SUPPLIED PASSAGE =
# # # #

PhysX Performance

The first program we tested is AGEIA's test application. It's a small scene with a pyramid of boxes stacked up. The only thing it does is shoot a ball at the boxes. We used FRAPS to get the framerate of the test app with and without hardware support.

AEGIA Test Application


With the hardware, we were able to get a better minimum and average framerate after shooting the boxes. Obviously this case is a little contrived. The scene is only CPU limited with no fancy graphics going on to clutter up the GPU: just a bunch of solid colored boxes bouncing around after being shaken up a bit. Clearly the PhysX hardware is able to take the burden off the CPU when physics calculations are the only bottleneck in performance. This is to be expected, and doing the same amount of work will give higher performance under PhysX hardware, but we still don't have any idea of how much more the hardware will really allow.

Maybe in the future AGEIA will give us the ability to increase the number of boxes. For now, we get 16% higher minimum frame rates and 14% higher average frame rates by using be AGEIA PhysX card over just the FX-57 CPU. Honestly, that's a little underwhelming, considering that the AGEIA test application ought to be providing more of a best case scenario.

Moving to the slower Opteron 144 processor, the PhysX card does seem to be a bit more helpful. Average frame rates are up 36% and minimum frame rates are up 47%. The problem is, the target audience of the PhysX card is far more likely to have a high-end processor than a low-end "chump" processor -- or at the very least, they would have an overclocked Opteron/Athlon 64.

Let's take a look at Ghost Recon and see if the story changes any.

# # # #

Some records =
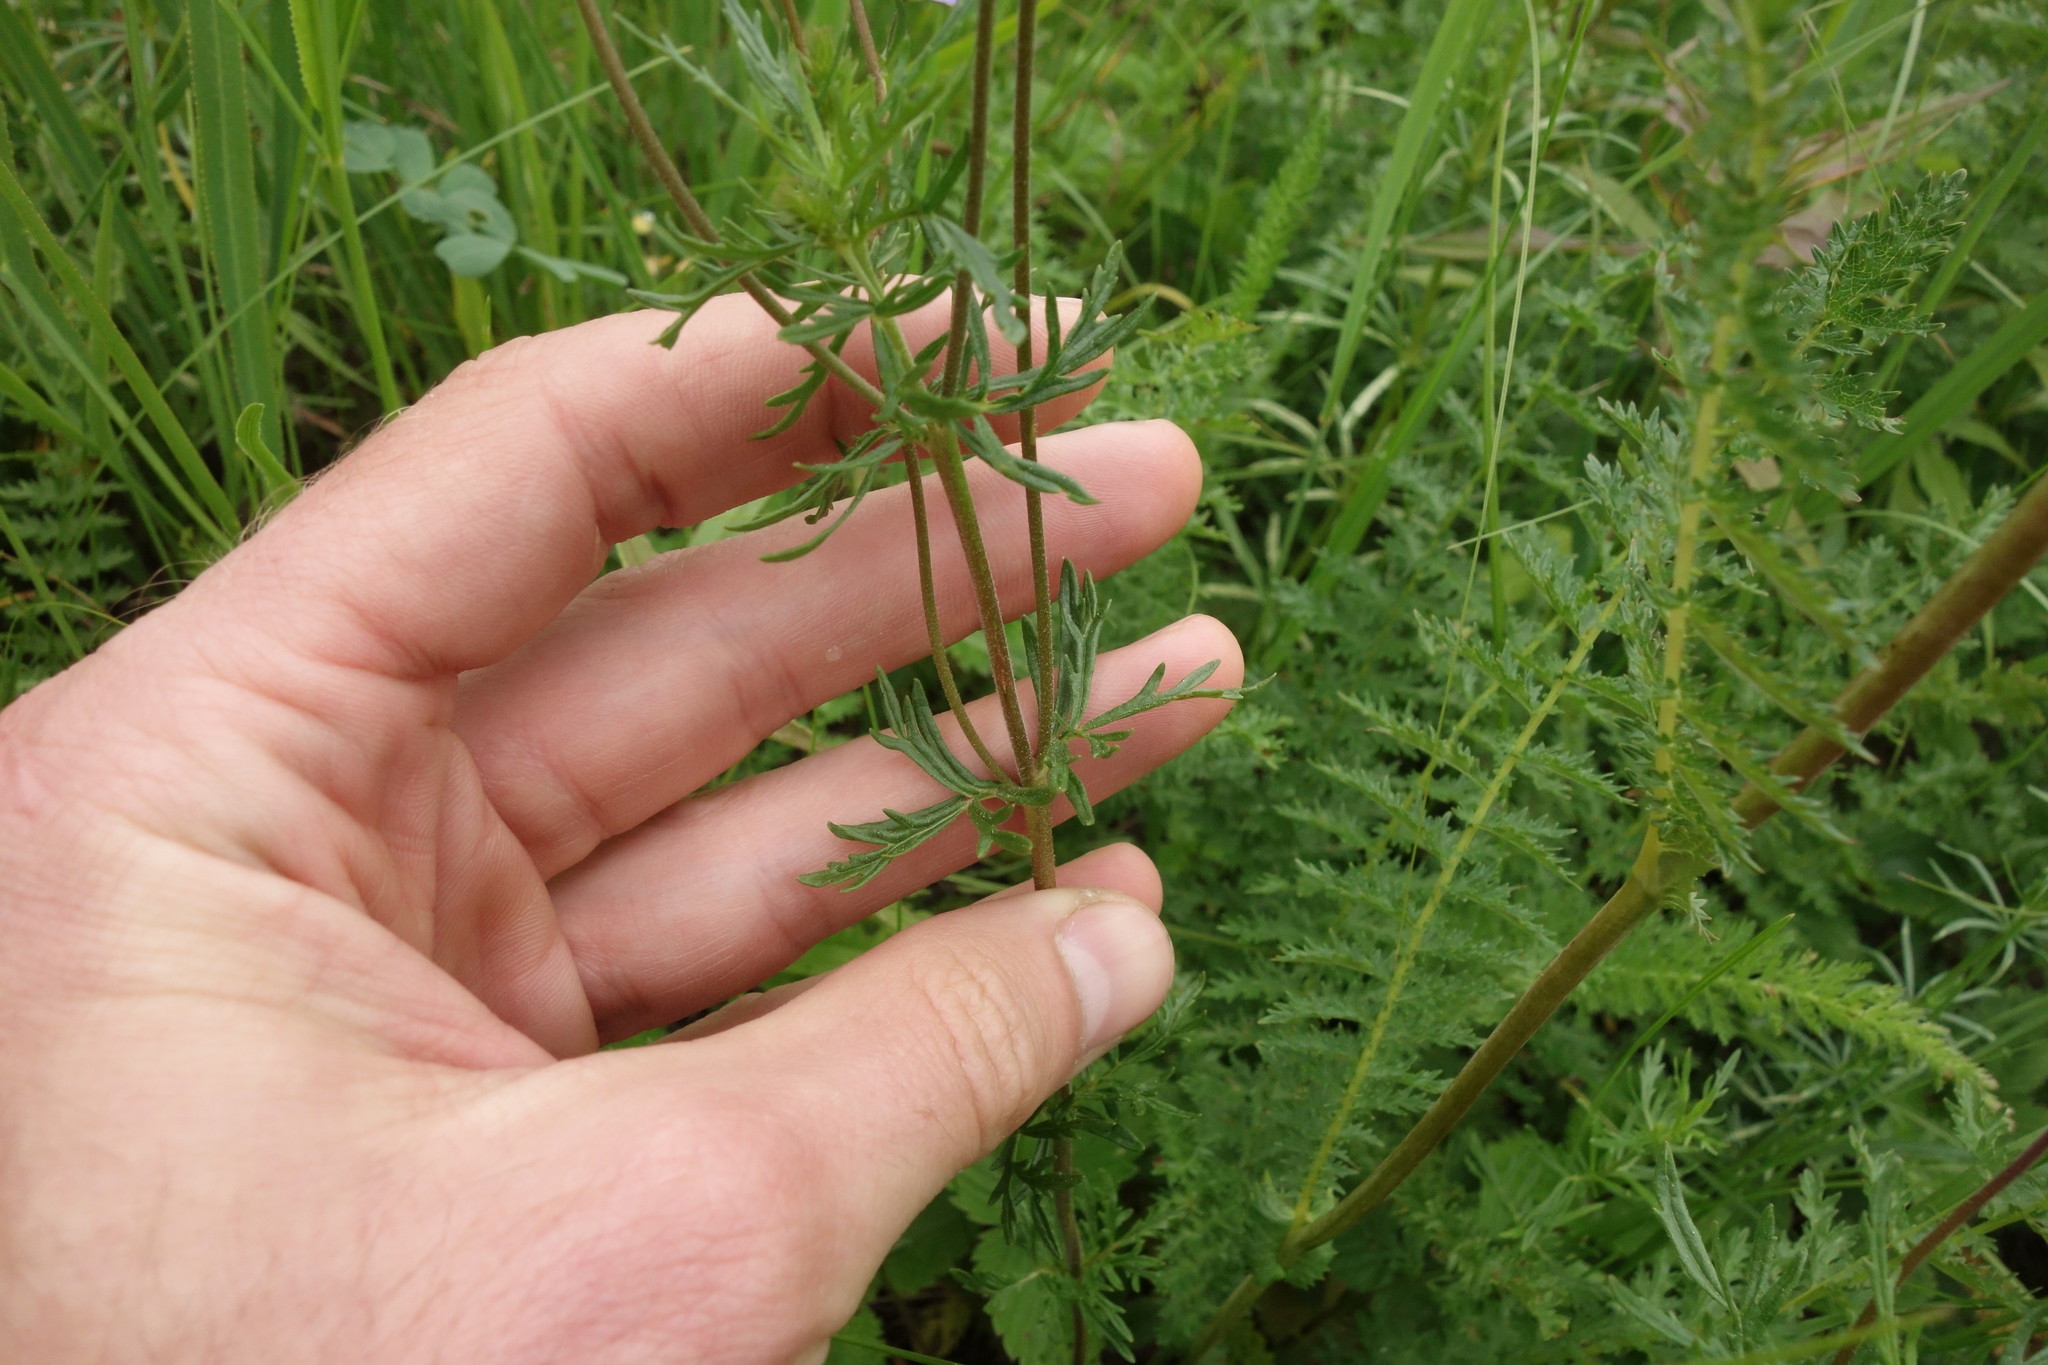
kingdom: Plantae
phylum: Tracheophyta
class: Magnoliopsida
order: Lamiales
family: Plantaginaceae
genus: Veronica
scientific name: Veronica austriaca
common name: Large speedwell
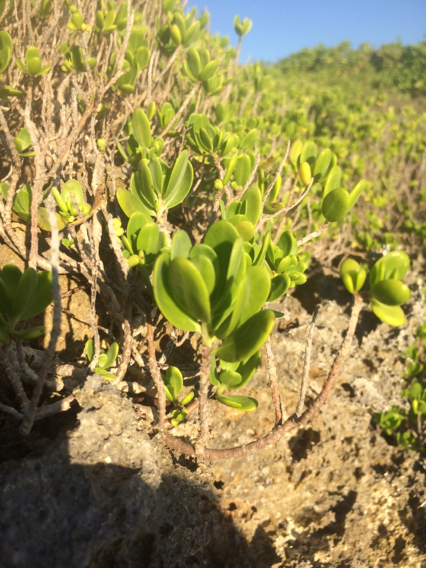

# # # #

STATED PROBLEM A = In the PhysX performance text, what tool was used to measure the test app's framerate?
STATED PROBLEM B = Write the next part of the PhysX performance text, picking up right after its last sentence.
You won't need those lines for anything here.

EXPECTED OUTPUT A = FRAPS.

EXPECTED OUTPUT B =
Ghost Recon Advanced Warfighter

This next test will be a bit different. Rather than testing the same level of physics with hardware and software, we are only able to test the software at a low physics level and the hardware at a high physics level. We haven't been able to find any way to enable hardware quality physics without the board, nor have we discovered how to enable lower quality physics effects with the board installed. These numbers are still useful as they reflect what people will actually see.

For this test, we looked at a low quality setting (800x600 with low quality textures and no AF) and a high quality setting (1600x1200 with high quality textures and 8x AF). We recorded both the minimum and the average framerate. Here are a couple screenshots with (top) and without (bottom) PhysX, along with the results:



Ghost Recon Advanced Warfighter


Ghost Recon Advanced Warfighter


The graphs show some interesting results. We see a lower framerate in all cases when using the PhysX hardware. As we said before, installing the hardware automatically enables higher quality physics. We can't get a good idea of how much better the PhysX hardware would perform than the CPU, but we can see a couple facts very clearly.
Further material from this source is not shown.